NES ‘anomalies’ could hamper foresters
A LEGAL EXPERT HAS WARNED THE FORESTRY INDUSTRY THAT ‘anomalies’ in the newly announced National Environmental Standards (NES) need to be remedied before it comes into effect next May.
Chris Fowler, partner with environmental law specialists, Adderley Head, told the 2017 DANA Forestry Conference in Rotorua that areas of uncertainty in the new legislation as it stands could affect harvesting operations.
Whilst the NES is designed to harmonise environmental rules governing forestry operations across the country, some aspects had not been finalised prior to its announcement.

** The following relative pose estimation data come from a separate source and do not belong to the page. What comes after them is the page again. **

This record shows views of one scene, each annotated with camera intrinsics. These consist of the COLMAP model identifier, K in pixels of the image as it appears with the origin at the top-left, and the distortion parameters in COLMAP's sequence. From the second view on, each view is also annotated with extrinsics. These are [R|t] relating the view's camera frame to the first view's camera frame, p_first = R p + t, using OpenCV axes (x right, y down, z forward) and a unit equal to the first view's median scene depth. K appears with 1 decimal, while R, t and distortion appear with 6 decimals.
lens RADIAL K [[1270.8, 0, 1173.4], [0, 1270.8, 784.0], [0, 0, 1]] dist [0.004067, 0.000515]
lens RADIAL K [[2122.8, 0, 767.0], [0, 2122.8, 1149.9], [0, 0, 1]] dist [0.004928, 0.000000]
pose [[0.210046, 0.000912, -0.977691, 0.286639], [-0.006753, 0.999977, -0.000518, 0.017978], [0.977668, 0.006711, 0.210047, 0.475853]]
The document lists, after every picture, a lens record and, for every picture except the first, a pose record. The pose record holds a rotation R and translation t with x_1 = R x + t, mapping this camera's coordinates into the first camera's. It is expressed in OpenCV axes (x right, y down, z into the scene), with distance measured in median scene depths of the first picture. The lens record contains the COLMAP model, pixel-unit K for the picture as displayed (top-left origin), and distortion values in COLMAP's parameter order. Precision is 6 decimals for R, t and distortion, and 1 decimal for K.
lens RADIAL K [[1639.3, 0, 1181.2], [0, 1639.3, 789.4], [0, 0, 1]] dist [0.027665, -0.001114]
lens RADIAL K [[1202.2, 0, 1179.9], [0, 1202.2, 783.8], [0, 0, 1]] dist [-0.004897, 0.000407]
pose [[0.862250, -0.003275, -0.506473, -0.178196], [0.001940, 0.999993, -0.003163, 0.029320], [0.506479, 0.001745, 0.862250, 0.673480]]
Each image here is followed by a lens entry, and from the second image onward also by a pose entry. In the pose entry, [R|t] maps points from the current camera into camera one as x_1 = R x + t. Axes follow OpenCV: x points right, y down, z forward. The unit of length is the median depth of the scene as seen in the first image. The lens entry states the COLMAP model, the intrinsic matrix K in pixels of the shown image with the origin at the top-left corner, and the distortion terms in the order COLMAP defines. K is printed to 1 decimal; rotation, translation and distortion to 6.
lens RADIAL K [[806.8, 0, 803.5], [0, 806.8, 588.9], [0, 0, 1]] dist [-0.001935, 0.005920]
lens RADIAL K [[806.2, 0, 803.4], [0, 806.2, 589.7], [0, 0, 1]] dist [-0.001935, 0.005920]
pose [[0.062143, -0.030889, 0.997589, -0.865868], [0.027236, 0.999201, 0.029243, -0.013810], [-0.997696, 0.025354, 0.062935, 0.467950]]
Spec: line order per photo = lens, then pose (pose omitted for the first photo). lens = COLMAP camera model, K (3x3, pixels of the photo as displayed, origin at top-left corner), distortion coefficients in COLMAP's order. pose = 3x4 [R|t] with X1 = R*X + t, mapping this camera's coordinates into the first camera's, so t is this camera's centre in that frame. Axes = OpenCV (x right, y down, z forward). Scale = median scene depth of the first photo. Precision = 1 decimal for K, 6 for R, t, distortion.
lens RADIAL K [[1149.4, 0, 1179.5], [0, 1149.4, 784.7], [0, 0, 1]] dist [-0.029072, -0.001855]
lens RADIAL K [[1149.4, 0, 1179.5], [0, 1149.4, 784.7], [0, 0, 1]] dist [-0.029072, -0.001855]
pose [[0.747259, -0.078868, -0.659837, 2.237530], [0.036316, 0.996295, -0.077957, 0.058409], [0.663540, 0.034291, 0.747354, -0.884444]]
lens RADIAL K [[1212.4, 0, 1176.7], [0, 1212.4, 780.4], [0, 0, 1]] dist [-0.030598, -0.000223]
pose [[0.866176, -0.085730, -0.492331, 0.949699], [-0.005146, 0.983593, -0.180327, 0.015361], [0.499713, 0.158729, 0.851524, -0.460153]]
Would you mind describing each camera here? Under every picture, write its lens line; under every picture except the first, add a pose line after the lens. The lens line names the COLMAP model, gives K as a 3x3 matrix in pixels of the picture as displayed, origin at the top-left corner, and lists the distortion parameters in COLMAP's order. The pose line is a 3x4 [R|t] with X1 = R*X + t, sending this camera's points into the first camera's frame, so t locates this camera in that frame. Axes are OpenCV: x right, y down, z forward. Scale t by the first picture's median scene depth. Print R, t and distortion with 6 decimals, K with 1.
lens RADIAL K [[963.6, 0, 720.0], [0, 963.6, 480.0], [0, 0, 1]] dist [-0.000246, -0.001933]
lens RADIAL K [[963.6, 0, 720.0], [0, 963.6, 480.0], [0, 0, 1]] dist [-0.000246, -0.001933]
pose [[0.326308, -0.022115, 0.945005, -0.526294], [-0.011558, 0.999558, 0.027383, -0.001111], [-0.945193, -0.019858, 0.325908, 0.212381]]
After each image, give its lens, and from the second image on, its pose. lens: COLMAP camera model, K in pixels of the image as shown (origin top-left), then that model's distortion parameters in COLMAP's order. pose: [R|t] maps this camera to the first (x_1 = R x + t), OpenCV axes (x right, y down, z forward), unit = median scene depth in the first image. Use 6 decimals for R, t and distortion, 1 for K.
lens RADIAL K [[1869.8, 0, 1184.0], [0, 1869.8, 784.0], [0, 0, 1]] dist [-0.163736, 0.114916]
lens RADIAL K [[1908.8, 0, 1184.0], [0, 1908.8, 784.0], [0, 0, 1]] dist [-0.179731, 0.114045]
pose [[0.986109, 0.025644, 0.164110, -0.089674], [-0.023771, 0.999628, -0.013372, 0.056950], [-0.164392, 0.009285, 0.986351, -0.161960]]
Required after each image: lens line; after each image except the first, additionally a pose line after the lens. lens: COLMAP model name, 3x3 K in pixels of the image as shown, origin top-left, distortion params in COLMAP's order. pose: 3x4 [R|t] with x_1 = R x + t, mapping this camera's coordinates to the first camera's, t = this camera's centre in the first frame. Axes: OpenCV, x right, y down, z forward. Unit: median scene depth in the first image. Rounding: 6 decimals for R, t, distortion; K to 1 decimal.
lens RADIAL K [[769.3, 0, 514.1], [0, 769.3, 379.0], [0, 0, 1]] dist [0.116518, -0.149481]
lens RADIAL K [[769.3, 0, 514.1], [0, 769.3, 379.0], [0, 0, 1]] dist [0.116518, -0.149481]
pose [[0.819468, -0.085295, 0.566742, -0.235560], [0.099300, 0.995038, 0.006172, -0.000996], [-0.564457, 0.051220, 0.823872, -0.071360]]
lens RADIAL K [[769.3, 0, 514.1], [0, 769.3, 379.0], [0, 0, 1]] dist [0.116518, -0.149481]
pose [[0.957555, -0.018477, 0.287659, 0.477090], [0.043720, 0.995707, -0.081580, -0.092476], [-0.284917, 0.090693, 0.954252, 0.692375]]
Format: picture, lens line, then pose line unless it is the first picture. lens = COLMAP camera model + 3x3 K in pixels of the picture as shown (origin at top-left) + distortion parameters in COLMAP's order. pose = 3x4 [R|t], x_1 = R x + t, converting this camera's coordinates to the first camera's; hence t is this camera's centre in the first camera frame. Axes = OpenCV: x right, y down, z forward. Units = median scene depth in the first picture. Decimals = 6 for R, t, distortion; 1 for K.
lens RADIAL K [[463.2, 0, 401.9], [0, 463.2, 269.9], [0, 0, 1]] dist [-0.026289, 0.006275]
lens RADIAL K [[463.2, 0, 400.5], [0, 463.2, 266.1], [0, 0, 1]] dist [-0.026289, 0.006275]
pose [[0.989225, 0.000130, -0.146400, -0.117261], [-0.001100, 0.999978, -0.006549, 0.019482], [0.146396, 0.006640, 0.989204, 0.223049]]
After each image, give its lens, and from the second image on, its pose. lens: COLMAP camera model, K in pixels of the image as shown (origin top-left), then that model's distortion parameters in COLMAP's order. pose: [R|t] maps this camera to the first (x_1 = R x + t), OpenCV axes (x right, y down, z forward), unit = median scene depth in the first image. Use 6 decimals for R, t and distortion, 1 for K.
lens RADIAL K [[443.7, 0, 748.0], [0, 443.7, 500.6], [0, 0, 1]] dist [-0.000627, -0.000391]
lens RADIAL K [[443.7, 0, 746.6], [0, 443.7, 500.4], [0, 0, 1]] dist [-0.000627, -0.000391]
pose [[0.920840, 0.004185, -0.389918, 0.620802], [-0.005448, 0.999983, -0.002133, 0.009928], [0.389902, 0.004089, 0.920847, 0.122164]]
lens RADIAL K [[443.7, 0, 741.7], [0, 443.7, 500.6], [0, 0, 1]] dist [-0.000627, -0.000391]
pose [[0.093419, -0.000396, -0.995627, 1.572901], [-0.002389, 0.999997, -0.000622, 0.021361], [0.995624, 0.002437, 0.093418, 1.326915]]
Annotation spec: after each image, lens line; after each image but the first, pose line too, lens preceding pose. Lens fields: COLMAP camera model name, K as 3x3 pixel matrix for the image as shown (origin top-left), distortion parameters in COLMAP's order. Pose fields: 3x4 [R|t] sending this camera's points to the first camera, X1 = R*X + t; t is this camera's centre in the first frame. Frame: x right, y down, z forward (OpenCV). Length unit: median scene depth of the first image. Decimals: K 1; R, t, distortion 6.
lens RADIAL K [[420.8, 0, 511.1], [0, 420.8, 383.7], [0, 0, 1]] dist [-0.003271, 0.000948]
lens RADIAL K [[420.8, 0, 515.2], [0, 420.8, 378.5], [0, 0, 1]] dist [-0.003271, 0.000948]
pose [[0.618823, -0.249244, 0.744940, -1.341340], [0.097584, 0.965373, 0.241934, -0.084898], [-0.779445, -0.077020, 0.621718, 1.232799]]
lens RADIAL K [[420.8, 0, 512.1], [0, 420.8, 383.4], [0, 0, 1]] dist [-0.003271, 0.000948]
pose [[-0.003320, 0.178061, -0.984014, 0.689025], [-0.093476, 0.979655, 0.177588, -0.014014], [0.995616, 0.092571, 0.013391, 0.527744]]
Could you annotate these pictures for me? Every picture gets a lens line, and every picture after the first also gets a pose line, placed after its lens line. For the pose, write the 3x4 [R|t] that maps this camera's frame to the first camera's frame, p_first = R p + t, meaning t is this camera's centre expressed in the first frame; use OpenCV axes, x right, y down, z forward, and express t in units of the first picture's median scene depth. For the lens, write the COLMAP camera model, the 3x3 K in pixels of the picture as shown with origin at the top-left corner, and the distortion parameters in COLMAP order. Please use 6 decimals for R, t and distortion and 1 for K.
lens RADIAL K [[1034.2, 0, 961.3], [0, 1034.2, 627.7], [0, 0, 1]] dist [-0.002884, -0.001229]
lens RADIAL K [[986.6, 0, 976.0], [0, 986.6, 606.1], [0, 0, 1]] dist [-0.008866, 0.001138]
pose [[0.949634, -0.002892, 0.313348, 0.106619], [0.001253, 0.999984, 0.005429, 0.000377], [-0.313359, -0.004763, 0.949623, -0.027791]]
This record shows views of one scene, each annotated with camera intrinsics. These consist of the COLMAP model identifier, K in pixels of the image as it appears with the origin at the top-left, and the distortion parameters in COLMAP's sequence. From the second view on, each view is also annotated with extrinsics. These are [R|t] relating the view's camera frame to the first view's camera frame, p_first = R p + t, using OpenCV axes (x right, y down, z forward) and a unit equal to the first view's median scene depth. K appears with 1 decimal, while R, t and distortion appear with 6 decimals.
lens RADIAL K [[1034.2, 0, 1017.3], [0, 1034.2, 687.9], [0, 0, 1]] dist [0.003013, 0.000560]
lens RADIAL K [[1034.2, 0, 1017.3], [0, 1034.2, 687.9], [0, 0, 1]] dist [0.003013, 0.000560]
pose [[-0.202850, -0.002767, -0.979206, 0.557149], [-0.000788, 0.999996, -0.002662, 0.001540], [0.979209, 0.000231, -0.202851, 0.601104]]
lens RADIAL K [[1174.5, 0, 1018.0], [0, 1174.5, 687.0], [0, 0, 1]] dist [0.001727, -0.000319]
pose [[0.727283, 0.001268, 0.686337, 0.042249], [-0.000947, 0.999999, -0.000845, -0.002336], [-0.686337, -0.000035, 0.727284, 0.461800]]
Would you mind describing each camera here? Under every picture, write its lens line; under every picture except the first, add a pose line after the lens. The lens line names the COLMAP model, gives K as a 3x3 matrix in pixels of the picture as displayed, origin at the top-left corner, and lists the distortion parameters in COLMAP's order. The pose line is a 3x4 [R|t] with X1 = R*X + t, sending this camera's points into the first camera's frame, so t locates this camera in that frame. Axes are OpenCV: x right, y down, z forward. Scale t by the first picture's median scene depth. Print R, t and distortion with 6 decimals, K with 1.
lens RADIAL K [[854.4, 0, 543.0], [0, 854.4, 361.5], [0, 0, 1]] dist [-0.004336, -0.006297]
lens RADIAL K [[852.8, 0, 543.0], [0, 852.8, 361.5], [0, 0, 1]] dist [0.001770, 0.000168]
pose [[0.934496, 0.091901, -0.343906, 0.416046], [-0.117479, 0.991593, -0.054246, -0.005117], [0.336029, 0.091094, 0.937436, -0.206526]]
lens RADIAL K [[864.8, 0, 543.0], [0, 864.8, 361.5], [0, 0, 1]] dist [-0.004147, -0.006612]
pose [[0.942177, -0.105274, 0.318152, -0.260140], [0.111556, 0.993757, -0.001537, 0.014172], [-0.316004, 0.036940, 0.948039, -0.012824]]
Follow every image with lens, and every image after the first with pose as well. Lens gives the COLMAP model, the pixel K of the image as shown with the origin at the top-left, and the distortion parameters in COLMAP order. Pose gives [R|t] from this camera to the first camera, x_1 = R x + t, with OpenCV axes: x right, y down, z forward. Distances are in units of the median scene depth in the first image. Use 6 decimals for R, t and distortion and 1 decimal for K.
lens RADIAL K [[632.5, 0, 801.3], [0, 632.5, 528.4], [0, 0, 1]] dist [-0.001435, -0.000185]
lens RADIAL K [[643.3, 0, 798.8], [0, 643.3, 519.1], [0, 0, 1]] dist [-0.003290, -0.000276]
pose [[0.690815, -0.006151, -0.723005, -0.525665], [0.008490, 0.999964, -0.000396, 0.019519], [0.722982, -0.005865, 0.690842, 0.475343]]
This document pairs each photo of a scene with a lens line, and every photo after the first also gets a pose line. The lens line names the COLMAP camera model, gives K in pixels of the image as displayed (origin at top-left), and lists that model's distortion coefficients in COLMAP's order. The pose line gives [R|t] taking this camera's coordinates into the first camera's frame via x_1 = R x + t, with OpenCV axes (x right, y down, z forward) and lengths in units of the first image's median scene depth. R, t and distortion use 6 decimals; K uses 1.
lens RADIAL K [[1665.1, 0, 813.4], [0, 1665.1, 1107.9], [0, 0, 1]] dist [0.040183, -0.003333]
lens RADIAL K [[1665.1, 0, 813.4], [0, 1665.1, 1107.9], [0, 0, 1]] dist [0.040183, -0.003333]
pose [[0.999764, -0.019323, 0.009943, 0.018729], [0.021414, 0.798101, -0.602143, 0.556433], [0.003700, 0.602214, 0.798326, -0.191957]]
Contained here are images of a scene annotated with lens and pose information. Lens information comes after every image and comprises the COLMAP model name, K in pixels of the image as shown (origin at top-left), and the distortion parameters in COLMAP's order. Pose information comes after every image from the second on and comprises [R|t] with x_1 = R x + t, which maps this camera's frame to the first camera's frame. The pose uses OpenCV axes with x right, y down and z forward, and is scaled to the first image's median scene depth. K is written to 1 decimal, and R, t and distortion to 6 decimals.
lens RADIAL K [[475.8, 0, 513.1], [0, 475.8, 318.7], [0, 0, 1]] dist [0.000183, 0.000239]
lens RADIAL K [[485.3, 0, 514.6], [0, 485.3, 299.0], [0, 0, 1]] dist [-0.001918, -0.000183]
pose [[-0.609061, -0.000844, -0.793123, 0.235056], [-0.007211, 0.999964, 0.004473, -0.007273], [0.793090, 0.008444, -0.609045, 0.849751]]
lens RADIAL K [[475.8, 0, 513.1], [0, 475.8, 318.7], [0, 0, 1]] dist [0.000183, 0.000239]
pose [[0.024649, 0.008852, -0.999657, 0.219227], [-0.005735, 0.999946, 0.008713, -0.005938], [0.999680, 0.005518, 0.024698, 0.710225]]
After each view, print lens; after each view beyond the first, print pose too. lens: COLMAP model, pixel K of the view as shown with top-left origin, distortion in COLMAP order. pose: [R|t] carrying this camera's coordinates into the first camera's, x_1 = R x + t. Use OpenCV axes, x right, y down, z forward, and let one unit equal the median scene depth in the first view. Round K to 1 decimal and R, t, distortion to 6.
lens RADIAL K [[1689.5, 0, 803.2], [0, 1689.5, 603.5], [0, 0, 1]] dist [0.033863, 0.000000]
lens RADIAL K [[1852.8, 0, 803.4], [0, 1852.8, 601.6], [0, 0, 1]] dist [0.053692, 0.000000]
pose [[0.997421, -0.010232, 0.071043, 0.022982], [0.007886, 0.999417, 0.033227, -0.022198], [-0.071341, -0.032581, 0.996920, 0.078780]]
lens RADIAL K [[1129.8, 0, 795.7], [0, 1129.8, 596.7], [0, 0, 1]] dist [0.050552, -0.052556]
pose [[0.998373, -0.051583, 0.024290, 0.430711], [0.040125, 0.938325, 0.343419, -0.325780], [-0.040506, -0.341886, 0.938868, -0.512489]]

These include existing river crossing culverts that would not comply with the NES, which were exempted in the earlier draft but not in the final document, and Mr Fowler says that means they will need to go through a consent process unless the ruling is changed.
“If it isn’t clarified, it is potentially a sizeable problem for forestry,” adds Mr Fowler.
Another area of concern in the NES is the inclusion of a rule to protect significant natural areas. This also changed from earlier drafts, says Mr Fowler and creates uncertainty because it is not clear where they are.
Forestry operations could also be hampered by the section governing discharge of sediment into waterways that must not result in any ‘conspicuous change’ in colour or visual clarity in water bodies, whilst allowing for ‘reasonable mixing’.
Mr Fowlers say the terms ‘conspicuous changes’ and ‘reasonable mixing’ are not defined in the NES and that’s for district and regional councils to determine, which generates uncertainty as these definitions could differ from one person to another.
Mr Fowler says the government has time to fix these issues before the NES comes into effect on May 1, 2018, but the industry will need to be vigilant in pushing for clarification.
Existing river crossings are not covered in the NES.